Suppose first that \(L=2j\) for some integer j. Then using (34), we have that (30) simplifies to showing that
$$\begin{aligned} \alpha _2(\lambda -\lambda ^{2j-2})+ \alpha _3(\lambda ^2-\lambda ^{2j-3})+\dots + \alpha _j(\lambda ^{j-1}-\lambda ^{2j-j})>0. \end{aligned}$$
Which is equivalent to showing
$$\begin{aligned} \alpha _2\lambda (1-\lambda ^{2j-3})+ \alpha _3\lambda ^2(1-\lambda ^{2j-5})+\dots + \alpha _j\lambda ^{j-1}(1-\lambda )>0. \end{aligned}$$
(35)
Similarly when \(L=2j+1\) for some integer j. Then (30) simplifies to showing that
$$\begin{aligned} \alpha _2(\lambda -\lambda ^{2j-1})+ \alpha _3(\lambda ^2-\lambda ^{2j-2})+\dots + \alpha _j\left( \lambda ^{j-1}-\lambda ^{2j-(j-1)}\right) +\alpha _{j+1}\lambda ^j>0. \end{aligned}$$
Note that since \(L=2j+1\), we have that \(\alpha _{L-j}=\alpha _{j+1}\) and that \(\alpha _{L-j}=-\alpha _{j+1}\) from (34), thus \(\alpha _{j+1}=0\). Thus for the odd case, (30) simplifies to showing that
$$\begin{aligned} \alpha _2\lambda (1-\lambda ^{2j-2})+\alpha _3\lambda ^2(1-\lambda ^{2j-4})+ \dots + \alpha _j \lambda ^{j-1} (1-\lambda ^2) >0. \end{aligned}$$
(36)
Thus for either L is even or odd, from (35) and (36), it suffices to show that
$$\begin{aligned} \alpha _i<0, \end{aligned}$$
for \(i=2,3,\dots , j\), since \(1-\lambda ^m <0\) for any m, because \(1<\lambda \).

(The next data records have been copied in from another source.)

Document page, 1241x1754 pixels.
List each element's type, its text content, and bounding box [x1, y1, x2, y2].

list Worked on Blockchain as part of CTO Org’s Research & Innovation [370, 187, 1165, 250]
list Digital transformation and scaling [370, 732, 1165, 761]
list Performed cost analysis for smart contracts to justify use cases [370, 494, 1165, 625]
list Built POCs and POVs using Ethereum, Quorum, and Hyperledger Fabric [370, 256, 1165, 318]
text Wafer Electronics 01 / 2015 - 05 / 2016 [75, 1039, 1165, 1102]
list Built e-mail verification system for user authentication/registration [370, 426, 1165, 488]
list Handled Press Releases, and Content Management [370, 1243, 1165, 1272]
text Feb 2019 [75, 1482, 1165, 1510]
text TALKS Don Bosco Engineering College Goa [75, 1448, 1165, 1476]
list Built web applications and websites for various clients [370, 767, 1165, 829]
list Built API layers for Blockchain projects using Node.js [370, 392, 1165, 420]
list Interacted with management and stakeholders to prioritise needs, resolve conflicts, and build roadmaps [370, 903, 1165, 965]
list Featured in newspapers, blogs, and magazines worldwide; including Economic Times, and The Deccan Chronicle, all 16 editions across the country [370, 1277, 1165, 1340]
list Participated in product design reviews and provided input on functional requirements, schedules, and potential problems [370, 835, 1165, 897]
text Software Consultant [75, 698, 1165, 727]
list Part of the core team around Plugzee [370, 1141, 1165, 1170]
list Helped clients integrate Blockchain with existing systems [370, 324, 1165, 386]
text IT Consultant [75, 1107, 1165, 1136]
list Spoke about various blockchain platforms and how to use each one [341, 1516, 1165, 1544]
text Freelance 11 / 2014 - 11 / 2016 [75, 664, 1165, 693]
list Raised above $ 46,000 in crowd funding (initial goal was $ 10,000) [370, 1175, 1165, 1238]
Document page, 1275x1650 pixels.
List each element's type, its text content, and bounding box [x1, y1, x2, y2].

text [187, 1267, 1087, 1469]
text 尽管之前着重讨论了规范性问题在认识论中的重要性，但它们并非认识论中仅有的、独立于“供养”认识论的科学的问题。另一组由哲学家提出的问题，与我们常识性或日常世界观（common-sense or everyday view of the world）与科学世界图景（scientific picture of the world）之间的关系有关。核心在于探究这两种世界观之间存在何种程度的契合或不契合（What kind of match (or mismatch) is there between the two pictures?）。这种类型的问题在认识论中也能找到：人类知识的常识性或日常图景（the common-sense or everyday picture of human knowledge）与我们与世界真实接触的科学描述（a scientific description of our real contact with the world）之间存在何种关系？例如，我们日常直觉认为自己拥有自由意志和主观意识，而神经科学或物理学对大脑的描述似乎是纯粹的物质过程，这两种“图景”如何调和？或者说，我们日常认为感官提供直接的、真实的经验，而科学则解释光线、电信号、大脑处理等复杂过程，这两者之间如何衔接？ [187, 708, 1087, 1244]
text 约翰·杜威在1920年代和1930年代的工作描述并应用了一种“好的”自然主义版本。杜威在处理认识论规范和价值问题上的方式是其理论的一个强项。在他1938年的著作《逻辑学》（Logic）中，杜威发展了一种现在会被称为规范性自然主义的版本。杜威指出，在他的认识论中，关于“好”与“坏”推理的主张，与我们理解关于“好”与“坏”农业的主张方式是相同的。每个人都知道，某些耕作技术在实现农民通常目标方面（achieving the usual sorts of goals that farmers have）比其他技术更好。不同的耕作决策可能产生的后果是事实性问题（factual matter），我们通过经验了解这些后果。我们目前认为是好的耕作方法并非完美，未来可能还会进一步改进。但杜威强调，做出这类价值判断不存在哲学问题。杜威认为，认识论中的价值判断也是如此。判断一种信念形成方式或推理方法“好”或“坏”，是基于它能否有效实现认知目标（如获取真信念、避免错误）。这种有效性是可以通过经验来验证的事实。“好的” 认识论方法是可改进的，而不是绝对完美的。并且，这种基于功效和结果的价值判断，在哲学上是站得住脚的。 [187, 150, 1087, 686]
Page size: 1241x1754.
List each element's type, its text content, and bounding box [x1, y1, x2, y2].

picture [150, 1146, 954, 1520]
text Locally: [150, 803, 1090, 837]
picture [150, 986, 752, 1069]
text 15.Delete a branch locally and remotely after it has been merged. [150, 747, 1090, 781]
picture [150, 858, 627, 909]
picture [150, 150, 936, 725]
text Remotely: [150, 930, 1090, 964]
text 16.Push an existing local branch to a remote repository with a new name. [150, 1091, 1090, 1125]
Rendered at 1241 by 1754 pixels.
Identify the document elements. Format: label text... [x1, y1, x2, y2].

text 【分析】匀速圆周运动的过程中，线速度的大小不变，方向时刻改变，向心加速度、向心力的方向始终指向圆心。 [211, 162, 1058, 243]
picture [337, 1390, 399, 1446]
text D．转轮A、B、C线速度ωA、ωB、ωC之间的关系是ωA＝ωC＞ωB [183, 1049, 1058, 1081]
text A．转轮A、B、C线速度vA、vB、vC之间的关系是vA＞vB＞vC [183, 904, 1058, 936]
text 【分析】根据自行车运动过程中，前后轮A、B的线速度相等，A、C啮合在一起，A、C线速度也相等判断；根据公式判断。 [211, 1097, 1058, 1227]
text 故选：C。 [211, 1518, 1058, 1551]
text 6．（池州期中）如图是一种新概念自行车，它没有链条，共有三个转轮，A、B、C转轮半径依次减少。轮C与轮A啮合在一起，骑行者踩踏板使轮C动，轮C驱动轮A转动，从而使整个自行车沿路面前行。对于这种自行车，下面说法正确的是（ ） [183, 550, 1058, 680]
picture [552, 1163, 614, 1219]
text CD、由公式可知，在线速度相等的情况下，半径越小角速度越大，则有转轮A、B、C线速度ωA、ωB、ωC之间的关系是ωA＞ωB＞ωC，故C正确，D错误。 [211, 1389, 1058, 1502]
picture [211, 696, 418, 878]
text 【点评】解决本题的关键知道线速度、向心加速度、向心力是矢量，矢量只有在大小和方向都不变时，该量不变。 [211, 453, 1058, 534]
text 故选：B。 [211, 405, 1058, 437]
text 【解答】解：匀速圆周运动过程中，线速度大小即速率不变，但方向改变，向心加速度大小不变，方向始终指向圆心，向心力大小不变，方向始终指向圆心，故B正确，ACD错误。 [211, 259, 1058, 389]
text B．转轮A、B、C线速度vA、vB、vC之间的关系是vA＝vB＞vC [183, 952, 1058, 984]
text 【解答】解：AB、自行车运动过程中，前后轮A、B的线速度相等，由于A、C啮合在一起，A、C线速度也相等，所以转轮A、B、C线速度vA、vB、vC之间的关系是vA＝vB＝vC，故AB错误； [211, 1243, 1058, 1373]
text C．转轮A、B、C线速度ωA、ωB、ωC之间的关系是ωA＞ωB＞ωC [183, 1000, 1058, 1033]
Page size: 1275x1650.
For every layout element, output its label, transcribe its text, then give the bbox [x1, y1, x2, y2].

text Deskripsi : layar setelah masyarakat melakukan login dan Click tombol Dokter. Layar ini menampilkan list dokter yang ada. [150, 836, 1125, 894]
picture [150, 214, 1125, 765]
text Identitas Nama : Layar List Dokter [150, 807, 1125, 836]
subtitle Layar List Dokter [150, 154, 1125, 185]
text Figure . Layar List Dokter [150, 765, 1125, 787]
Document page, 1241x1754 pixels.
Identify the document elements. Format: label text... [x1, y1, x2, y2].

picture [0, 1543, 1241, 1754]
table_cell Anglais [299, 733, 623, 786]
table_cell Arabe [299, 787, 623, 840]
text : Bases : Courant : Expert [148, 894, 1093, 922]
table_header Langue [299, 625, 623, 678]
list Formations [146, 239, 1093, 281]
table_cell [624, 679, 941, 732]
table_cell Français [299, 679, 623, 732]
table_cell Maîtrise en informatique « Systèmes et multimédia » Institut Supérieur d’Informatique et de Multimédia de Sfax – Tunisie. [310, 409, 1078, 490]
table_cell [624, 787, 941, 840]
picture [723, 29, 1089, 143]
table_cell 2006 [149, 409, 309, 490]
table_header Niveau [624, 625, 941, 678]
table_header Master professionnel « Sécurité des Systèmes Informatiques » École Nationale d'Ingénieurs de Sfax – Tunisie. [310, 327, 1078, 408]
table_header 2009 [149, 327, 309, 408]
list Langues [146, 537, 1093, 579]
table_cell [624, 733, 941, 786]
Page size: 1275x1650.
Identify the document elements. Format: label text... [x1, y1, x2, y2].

From (9), we can also write
$$\begin{aligned} C_L^i=C_L^{i-1}\frac{F \left( \frac{L-i+1}{L}\right) }{F\left( \frac{i}{L}\right) }. \end{aligned}$$
Thus, after simplification we have that (29) becomes
$$\begin{aligned} \alpha _i=C_L^{i-1} \left( \frac{iF \left( \frac{L-i+1}{L}\right) }{LF\left( \frac{i}{L}\right) }-\frac{L-(i-1)}{L}\right) . \end{aligned}$$
Because \(F(x)>0\) for all \(x>0\), then \(C_L^{i-1}>0\), then it suffices to show that
$$\begin{aligned} \frac{iF\left( \frac{L-i+1}{L}\right) }{LF \left( \frac{i}{L}\right) } -\frac{L-(i-1)}{L}<0. \end{aligned}$$
That is, it suffices to show that
$$\begin{aligned} \frac{F\left( \frac{L-i+1}{L}\right) }{\frac{L-i+1}{L}}< \frac{F\left( \frac{i}{L}\right) }{\frac{i}{L}}, \end{aligned}$$
(37)
for \(i=2,3,\dots ,j\), where \(L=2j\) or \(L=2j+1\).
Using the same argument made in the \(L=2\) case, we have (37) and therefore can conclude that \(\alpha _i <0\), for \(i=2,3,\dots , j\) where \(L=2j\) or \(L=2j+1\), and therefore can conclude (35, 36) and thus have (30). Hence, (23) is true for any integer L and for a function F that satisfies the properties listed in Sect. 3.1. \(\square \)